__Questions__:
A) Citez le passage du texte sur le gisement pétrolier de Tupi qui commence par « Jackpot pour les » et s'achève par « leaders du marché. ».
B) Rédigez la suite du texte consacré au gisement pétrolier de Tupi, en reprenant après sa dernière phrase.

__Texte fourni__:
Mais ce prétendu miracle n’a pas résisté longtemps aux immenses contraintes liées à l’exploration de champs pétroliers off-shore à de très grandes profondeurs. Dans le cas de Tupi, le jackpot d’hydrocarbures situés dans le bassin de Santos repose à près de 7 km sous la surface de l’océan. Pour y accéder, Petrobras, la compagnie nationale brésilienne, devra traverser, dans l’ordre des réjouissances : 2000 à 3000 mètres d’eau, puis une couche de roche et de sable de 2000 mètres et enfin une couche de sel de la même épaisseur. Certes, Petrobras est un spécialiste des eaux profondes, exploitant déjà des champs à plus de 5000 mètres de profondeur. Mais une telle couche de sel, moins dure que la couche de roche qui la précède mais également moins stable, représente un défi de taille. Surtout à cette profondeur : à 6000 ou 7000 mètres sous la surface, la pression et la température transforment le sel en liquide, refermant immédiatement tout forage. Sans compter que le pétrole subira un choc thermique lors de sa remontée, passant de 100 degrés dans le réservoir à 4 degrés, ce qui pourrait bloquer le débit. Que faire? Chauffer l’oléoduc, donc augmenter encore les coûts, estime une Université de Rio toujours au stade des réflexions.
Des puits ont déjà été forés dans le champ de Tupi. Le premier a coûté 240 millions de dollars, une facture qui est descendue à 60 millions pour les 14 suivants, dont huit ont atteint le réservoir. Petrobras estime que ce montant reculera encore à 30 millions de dollars par puits en phase d’exploitation commerciale. Soit un coût par baril produit de 30 dollars, alors que Petrobras dépense actuellement moins du quart pour produire un baril en off-shore. La compagnie estime néanmoins que Tupi produira un million de barils par jour d’ici 15 ans.
Jackpot pour les foreurs et les spécialistes de la sismique
«L’acquisition de données sismiques en deux dimensions a déjà été effectuée sur l’ensemble du globe, mais la précision et la qualité des images obtenues grâce au «wide azimuth» incite les compagnies pétrolières à commander de nouvelles campagnes d’acquisition», explique Louis Cherel, géophysicien à l’Institut français du pétrole. Des études bien plus chères que les précédentes, ce qui fait les affaires d’entreprises comme WesternGeco ou CCGVeritas, leaders du marché.

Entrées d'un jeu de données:
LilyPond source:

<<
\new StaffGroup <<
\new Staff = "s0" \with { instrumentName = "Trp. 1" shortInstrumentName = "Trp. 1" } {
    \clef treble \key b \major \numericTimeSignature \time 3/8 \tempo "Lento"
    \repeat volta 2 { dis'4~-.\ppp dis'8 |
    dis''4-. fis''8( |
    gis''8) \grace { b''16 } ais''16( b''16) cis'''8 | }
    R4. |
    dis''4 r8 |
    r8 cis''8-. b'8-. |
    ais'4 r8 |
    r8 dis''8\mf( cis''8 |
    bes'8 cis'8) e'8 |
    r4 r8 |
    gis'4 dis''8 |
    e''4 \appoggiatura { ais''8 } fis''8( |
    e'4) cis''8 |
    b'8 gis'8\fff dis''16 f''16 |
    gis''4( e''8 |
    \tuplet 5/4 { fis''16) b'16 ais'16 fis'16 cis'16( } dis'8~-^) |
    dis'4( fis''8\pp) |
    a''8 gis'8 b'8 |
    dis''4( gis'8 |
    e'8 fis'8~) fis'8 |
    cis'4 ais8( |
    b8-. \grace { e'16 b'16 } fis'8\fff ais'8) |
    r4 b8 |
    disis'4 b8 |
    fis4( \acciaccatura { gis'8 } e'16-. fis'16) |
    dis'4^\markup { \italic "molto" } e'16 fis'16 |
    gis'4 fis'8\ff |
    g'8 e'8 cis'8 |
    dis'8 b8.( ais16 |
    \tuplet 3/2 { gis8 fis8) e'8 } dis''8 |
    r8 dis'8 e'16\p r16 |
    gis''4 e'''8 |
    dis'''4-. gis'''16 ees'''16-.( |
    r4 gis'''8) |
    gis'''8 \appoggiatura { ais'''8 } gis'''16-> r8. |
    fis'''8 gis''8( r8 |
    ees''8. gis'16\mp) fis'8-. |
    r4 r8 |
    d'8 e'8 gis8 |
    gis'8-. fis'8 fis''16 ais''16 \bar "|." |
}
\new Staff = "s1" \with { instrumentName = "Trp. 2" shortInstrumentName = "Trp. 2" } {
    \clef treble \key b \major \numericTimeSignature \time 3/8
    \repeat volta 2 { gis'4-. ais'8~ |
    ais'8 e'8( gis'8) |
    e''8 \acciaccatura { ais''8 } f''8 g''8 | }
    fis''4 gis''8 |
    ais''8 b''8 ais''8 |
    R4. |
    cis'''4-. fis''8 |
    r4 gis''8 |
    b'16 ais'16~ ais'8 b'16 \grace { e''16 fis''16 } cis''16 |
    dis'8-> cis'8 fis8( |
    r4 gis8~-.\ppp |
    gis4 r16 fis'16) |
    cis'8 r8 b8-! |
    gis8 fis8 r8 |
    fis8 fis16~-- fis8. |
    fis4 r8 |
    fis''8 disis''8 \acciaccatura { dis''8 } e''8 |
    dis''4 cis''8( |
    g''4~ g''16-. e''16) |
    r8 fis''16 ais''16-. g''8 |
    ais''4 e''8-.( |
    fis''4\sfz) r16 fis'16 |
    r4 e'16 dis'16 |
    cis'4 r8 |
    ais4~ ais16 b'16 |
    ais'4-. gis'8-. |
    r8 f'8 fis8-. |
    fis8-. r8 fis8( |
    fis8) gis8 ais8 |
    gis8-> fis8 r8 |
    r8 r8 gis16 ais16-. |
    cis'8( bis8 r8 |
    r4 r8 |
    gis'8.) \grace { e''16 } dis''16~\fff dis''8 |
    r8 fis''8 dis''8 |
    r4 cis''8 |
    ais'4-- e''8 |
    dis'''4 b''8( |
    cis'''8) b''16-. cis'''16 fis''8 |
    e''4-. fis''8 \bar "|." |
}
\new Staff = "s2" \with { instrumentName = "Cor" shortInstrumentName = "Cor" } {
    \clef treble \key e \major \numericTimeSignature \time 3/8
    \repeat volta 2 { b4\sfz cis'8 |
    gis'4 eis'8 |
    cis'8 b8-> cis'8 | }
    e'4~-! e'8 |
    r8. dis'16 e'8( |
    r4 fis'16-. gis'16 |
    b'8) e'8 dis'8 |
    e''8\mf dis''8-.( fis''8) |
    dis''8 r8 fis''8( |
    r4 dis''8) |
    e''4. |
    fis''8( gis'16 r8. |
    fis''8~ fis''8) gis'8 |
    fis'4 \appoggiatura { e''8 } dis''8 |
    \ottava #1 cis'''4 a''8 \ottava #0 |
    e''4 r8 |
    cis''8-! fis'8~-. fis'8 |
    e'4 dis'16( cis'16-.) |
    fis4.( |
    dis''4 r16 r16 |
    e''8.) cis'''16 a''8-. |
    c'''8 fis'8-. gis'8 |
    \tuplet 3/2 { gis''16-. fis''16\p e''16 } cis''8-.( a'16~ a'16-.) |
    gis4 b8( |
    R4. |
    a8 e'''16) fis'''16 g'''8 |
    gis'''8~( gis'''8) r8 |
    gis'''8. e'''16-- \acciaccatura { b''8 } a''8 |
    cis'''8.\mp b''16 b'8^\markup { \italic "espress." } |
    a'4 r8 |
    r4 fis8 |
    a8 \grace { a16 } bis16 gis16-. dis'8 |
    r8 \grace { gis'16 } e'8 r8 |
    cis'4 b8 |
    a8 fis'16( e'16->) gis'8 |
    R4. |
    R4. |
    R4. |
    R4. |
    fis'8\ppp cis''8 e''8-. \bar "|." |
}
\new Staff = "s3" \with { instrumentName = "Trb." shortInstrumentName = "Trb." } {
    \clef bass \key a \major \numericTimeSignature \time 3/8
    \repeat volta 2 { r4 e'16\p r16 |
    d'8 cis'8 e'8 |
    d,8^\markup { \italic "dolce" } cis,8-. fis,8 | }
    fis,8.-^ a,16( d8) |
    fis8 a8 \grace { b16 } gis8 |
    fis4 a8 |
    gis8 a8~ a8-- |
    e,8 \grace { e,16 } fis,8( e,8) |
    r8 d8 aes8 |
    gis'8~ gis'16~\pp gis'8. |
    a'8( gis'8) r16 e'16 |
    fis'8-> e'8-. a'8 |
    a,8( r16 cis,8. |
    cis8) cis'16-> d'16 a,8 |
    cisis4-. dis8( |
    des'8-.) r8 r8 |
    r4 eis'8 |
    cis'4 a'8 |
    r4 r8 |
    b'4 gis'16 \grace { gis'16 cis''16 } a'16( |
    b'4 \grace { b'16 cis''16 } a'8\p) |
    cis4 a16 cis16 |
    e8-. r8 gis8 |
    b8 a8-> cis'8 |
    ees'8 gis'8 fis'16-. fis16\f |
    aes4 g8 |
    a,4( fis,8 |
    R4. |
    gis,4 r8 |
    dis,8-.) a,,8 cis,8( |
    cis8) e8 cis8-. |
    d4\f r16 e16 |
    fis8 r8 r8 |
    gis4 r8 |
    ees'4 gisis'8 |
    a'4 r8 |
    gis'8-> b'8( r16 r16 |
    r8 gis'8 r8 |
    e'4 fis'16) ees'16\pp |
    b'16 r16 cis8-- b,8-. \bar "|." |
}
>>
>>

__Résultats obtenus__:
A)
Jackpot pour les foreurs et les spécialistes de la sismique
«L’acquisition de données sismiques en deux dimensions a déjà été effectuée sur l’ensemble du globe, mais la précision et la qualité des images obtenues grâce au «wide azimuth» incite les compagnies pétrolières à commander de nouvelles campagnes d’acquisition», explique Louis Cherel, géophysicien à l’Institut français du pétrole. Des études bien plus chères que les précédentes, ce qui fait les affaires d’entreprises comme WesternGeco ou CCGVeritas, leaders du marché.

B)
Jouer le secteur des services aux compagnies pétrolières
Plus généralement, les services aux compagnies pétrolières ont la cote. Pour le seul champ de Tupi, Petrobras prévoit d’utiliser entre 6 et 12 plateformes flottantes. Soit un investissement d’une trentaine de milliards de dollars pour leur construction. Mais pour l’instant, le marché subit une telle pénurie qui profite au marché de la location. A tel point qu’en 2007, louer une de ces plateformes a coûté en moyenne 500.000 dollars par jour. Et, constatant que la demande va continuer à excéder l’offre, l’analyste de Citi, Geoff Kieburtz, s’attend à une augmentation des prix.
«Si la hausse régulière des revenus de manutention observée depuis trois ans se confirme, les livraisons plus rapides de nouvelles plateformes off-shore devraient propulser la croissance du secteur à plus de 20% d’ici 3 ans», estime l’analyste, qui a revu à la hausse ses estimations de bénéfice par action de Transocean, le leader mondial du forage off-shore, pour 2008, 2009 et 2010. Halliburton et Exterran devraient également bénéficier de la vigueur du cycle économique, justifiant ainsi une recommandation à l’achat malgré des valorisations actuellement élevées.